Material supplied section start

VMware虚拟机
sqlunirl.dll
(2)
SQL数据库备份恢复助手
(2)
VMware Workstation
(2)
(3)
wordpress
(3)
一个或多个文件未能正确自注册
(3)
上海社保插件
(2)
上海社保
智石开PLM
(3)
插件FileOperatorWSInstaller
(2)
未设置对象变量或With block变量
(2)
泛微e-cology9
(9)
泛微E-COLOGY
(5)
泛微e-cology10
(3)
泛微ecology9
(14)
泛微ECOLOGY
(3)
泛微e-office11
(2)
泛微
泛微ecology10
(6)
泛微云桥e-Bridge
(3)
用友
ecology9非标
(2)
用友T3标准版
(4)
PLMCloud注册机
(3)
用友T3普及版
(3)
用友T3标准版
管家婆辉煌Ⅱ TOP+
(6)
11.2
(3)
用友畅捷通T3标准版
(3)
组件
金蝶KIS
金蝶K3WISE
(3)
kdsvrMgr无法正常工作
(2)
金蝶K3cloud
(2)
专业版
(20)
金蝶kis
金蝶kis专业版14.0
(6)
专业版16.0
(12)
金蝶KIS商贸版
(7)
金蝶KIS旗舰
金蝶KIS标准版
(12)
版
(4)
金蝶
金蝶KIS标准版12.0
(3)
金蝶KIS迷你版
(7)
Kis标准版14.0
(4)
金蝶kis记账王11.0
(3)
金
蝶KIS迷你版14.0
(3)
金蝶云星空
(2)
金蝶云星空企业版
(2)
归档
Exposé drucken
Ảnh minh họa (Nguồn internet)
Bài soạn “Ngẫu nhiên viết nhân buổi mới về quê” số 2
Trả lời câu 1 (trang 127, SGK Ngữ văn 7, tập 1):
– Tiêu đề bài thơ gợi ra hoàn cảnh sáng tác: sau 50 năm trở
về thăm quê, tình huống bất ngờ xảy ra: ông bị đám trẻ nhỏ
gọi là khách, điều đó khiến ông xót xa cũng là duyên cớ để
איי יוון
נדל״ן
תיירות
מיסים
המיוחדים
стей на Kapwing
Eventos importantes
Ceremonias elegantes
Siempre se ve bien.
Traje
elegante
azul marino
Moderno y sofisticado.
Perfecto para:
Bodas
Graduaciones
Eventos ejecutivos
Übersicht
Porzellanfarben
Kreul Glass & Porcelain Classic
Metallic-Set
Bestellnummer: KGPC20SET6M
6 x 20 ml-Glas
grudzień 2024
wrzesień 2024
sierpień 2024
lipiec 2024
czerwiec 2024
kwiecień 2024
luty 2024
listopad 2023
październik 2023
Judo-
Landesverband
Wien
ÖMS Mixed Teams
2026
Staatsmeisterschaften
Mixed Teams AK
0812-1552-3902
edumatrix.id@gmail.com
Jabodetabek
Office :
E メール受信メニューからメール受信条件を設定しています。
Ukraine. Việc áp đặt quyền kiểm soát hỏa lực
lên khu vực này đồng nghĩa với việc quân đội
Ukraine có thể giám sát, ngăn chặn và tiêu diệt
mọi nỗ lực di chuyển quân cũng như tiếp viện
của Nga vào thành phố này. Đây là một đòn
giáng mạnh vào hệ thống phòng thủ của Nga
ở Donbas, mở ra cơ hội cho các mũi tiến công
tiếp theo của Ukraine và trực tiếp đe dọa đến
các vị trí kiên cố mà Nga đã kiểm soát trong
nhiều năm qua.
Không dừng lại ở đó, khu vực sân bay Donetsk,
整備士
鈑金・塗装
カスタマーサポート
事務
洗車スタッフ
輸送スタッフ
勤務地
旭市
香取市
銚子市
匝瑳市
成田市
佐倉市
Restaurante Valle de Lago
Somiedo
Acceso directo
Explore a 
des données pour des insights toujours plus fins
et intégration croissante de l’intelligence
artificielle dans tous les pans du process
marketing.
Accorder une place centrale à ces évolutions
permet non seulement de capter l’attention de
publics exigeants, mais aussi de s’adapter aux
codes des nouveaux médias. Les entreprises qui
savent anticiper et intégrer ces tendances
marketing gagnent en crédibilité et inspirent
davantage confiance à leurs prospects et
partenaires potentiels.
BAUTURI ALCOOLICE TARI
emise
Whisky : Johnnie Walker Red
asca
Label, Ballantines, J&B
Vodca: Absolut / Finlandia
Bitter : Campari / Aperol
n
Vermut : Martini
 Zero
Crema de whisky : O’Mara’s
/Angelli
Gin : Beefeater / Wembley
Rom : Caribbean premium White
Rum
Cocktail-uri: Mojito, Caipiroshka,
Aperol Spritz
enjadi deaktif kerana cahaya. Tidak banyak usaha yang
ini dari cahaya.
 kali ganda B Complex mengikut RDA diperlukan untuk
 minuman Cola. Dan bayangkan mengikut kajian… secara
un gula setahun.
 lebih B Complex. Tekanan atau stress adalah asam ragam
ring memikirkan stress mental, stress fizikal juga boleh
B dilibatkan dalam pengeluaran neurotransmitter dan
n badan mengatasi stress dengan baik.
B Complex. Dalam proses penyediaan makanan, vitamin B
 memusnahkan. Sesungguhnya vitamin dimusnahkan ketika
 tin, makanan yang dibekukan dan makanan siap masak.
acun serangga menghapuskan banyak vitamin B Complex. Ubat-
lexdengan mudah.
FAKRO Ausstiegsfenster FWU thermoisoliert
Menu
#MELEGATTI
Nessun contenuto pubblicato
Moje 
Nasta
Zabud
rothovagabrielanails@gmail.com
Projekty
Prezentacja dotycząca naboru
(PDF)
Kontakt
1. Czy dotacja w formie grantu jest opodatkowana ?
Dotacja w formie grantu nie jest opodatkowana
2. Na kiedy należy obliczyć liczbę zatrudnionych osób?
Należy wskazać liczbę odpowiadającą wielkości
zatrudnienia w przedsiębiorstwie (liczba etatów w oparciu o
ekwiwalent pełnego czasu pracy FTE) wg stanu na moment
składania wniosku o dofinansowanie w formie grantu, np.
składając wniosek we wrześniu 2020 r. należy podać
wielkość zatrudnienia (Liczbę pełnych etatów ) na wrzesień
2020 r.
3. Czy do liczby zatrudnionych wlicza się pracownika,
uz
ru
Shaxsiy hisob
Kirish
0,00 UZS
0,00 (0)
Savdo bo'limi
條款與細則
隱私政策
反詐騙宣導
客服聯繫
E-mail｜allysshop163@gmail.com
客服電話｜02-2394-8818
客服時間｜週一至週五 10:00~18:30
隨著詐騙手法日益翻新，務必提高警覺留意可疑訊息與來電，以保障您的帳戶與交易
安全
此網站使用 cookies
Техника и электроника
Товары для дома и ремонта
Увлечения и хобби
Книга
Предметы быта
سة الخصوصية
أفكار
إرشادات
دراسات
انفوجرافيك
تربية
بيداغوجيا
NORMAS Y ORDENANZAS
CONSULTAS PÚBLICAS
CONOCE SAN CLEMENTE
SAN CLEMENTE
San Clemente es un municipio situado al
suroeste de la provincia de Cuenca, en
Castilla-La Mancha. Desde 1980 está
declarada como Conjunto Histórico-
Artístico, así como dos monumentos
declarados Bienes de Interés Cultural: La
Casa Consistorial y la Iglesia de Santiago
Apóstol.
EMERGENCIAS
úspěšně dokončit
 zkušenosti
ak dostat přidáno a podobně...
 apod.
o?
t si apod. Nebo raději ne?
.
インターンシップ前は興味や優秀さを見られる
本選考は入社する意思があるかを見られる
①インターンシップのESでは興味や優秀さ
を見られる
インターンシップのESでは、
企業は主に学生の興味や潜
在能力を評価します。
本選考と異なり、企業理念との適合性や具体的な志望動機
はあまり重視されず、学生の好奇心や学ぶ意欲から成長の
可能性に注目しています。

Material supplied section end

◆ **Work to complete**:
Switch "Landesverband" to "Verband" throughout the material and write out all of its lines again, leaving everything else unchanged.

◆ **Result for this exercise**:
VMware虚拟机
sqlunirl.dll
(2)
SQL数据库备份恢复助手
(2)
VMware Workstation
(2)
(3)
wordpress
(3)
一个或多个文件未能正确自注册
(3)
上海社保插件
(2)
上海社保
智石开PLM
(3)
插件FileOperatorWSInstaller
(2)
未设置对象变量或With block变量
(2)
泛微e-cology9
(9)
泛微E-COLOGY
(5)
泛微e-cology10
(3)
泛微ecology9
(14)
泛微ECOLOGY
(3)
泛微e-office11
(2)
泛微
泛微ecology10
(6)
泛微云桥e-Bridge
(3)
用友
ecology9非标
(2)
用友T3标准版
(4)
PLMCloud注册机
(3)
用友T3普及版
(3)
用友T3标准版
管家婆辉煌Ⅱ TOP+
(6)
11.2
(3)
用友畅捷通T3标准版
(3)
组件
金蝶KIS
金蝶K3WISE
(3)
kdsvrMgr无法正常工作
(2)
金蝶K3cloud
(2)
专业版
(20)
金蝶kis
金蝶kis专业版14.0
(6)
专业版16.0
(12)
金蝶KIS商贸版
(7)
金蝶KIS旗舰
金蝶KIS标准版
(12)
版
(4)
金蝶
金蝶KIS标准版12.0
(3)
金蝶KIS迷你版
(7)
Kis标准版14.0
(4)
金蝶kis记账王11.0
(3)
金
蝶KIS迷你版14.0
(3)
金蝶云星空
(2)
金蝶云星空企业版
(2)
归档
Exposé drucken
Ảnh minh họa (Nguồn internet)
Bài soạn “Ngẫu nhiên viết nhân buổi mới về quê” số 2
Trả lời câu 1 (trang 127, SGK Ngữ văn 7, tập 1):
– Tiêu đề bài thơ gợi ra hoàn cảnh sáng tác: sau 50 năm trở
về thăm quê, tình huống bất ngờ xảy ra: ông bị đám trẻ nhỏ
gọi là khách, điều đó khiến ông xót xa cũng là duyên cớ để
איי יוון
נדל״ן
תיירות
מיסים
המיוחדים
стей на Kapwing
Eventos importantes
Ceremonias elegantes
Siempre se ve bien.
Traje
elegante
azul marino
Moderno y sofisticado.
Perfecto para:
Bodas
Graduaciones
Eventos ejecutivos
Übersicht
Porzellanfarben
Kreul Glass & Porcelain Classic
Metallic-Set
Bestellnummer: KGPC20SET6M
6 x 20 ml-Glas
grudzień 2024
wrzesień 2024
sierpień 2024
lipiec 2024
czerwiec 2024
kwiecień 2024
luty 2024
listopad 2023
październik 2023
Judo-
Verband
Wien
ÖMS Mixed Teams
2026
Staatsmeisterschaften
Mixed Teams AK
0812-1552-3902
edumatrix.id@gmail.com
Jabodetabek
Office :
E メール受信メニューからメール受信条件を設定しています。
Ukraine. Việc áp đặt quyền kiểm soát hỏa lực
lên khu vực này đồng nghĩa với việc quân đội
Ukraine có thể giám sát, ngăn chặn và tiêu diệt
mọi nỗ lực di chuyển quân cũng như tiếp viện
của Nga vào thành phố này. Đây là một đòn
giáng mạnh vào hệ thống phòng thủ của Nga
ở Donbas, mở ra cơ hội cho các mũi tiến công
tiếp theo của Ukraine và trực tiếp đe dọa đến
các vị trí kiên cố mà Nga đã kiểm soát trong
nhiều năm qua.
Không dừng lại ở đó, khu vực sân bay Donetsk,
整備士
鈑金・塗装
カスタマーサポート
事務
洗車スタッフ
輸送スタッフ
勤務地
旭市
香取市
銚子市
匝瑳市
成田市
佐倉市
Restaurante Valle de Lago
Somiedo
Acceso directo
Explore a 
des données pour des insights toujours plus fins
et intégration croissante de l’intelligence
artificielle dans tous les pans du process
marketing.
Accorder une place centrale à ces évolutions
permet non seulement de capter l’attention de
publics exigeants, mais aussi de s’adapter aux
codes des nouveaux médias. Les entreprises qui
savent anticiper et intégrer ces tendances
marketing gagnent en crédibilité et inspirent
davantage confiance à leurs prospects et
partenaires potentiels.
BAUTURI ALCOOLICE TARI
emise
Whisky : Johnnie Walker Red
asca
Label, Ballantines, J&B
Vodca: Absolut / Finlandia
Bitter : Campari / Aperol
n
Vermut : Martini
 Zero
Crema de whisky : O’Mara’s
/Angelli
Gin : Beefeater / Wembley
Rom : Caribbean premium White
Rum
Cocktail-uri: Mojito, Caipiroshka,
Aperol Spritz
enjadi deaktif kerana cahaya. Tidak banyak usaha yang
ini dari cahaya.
 kali ganda B Complex mengikut RDA diperlukan untuk
 minuman Cola. Dan bayangkan mengikut kajian… secara
un gula setahun.
 lebih B Complex. Tekanan atau stress adalah asam ragam
ring memikirkan stress mental, stress fizikal juga boleh
B dilibatkan dalam pengeluaran neurotransmitter dan
n badan mengatasi stress dengan baik.
B Complex. Dalam proses penyediaan makanan, vitamin B
 memusnahkan. Sesungguhnya vitamin dimusnahkan ketika
 tin, makanan yang dibekukan dan makanan siap masak.
acun serangga menghapuskan banyak vitamin B Complex. Ubat-
lexdengan mudah.
FAKRO Ausstiegsfenster FWU thermoisoliert
Menu
#MELEGATTI
Nessun contenuto pubblicato
Moje 
Nasta
Zabud
rothovagabrielanails@gmail.com
Projekty
Prezentacja dotycząca naboru
(PDF)
Kontakt
1. Czy dotacja w formie grantu jest opodatkowana ?
Dotacja w formie grantu nie jest opodatkowana
2. Na kiedy należy obliczyć liczbę zatrudnionych osób?
Należy wskazać liczbę odpowiadającą wielkości
zatrudnienia w przedsiębiorstwie (liczba etatów w oparciu o
ekwiwalent pełnego czasu pracy FTE) wg stanu na moment
składania wniosku o dofinansowanie w formie grantu, np.
składając wniosek we wrześniu 2020 r. należy podać
wielkość zatrudnienia (Liczbę pełnych etatów ) na wrzesień
2020 r.
3. Czy do liczby zatrudnionych wlicza się pracownika,
uz
ru
Shaxsiy hisob
Kirish
0,00 UZS
0,00 (0)
Savdo bo'limi
條款與細則
隱私政策
反詐騙宣導
客服聯繫
E-mail｜allysshop163@gmail.com
客服電話｜02-2394-8818
客服時間｜週一至週五 10:00~18:30
隨著詐騙手法日益翻新，務必提高警覺留意可疑訊息與來電，以保障您的帳戶與交易
安全
此網站使用 cookies
Техника и электроника
Товары для дома и ремонта
Увлечения и хобби
Книга
Предметы быта
سة الخصوصية
أفكار
إرشادات
دراسات
انفوجرافيك
تربية
بيداغوجيا
NORMAS Y ORDENANZAS
CONSULTAS PÚBLICAS
CONOCE SAN CLEMENTE
SAN CLEMENTE
San Clemente es un municipio situado al
suroeste de la provincia de Cuenca, en
Castilla-La Mancha. Desde 1980 está
declarada como Conjunto Histórico-
Artístico, así como dos monumentos
declarados Bienes de Interés Cultural: La
Casa Consistorial y la Iglesia de Santiago
Apóstol.
EMERGENCIAS
úspěšně dokončit
 zkušenosti
ak dostat přidáno a podobně...
 apod.
o?
t si apod. Nebo raději ne?
.
インターンシップ前は興味や優秀さを見られる
本選考は入社する意思があるかを見られる
①インターンシップのESでは興味や優秀さ
を見られる
インターンシップのESでは、
企業は主に学生の興味や潜
在能力を評価します。
本選考と異なり、企業理念との適合性や具体的な志望動機
はあまり重視されず、学生の好奇心や学ぶ意欲から成長の
可能性に注目しています。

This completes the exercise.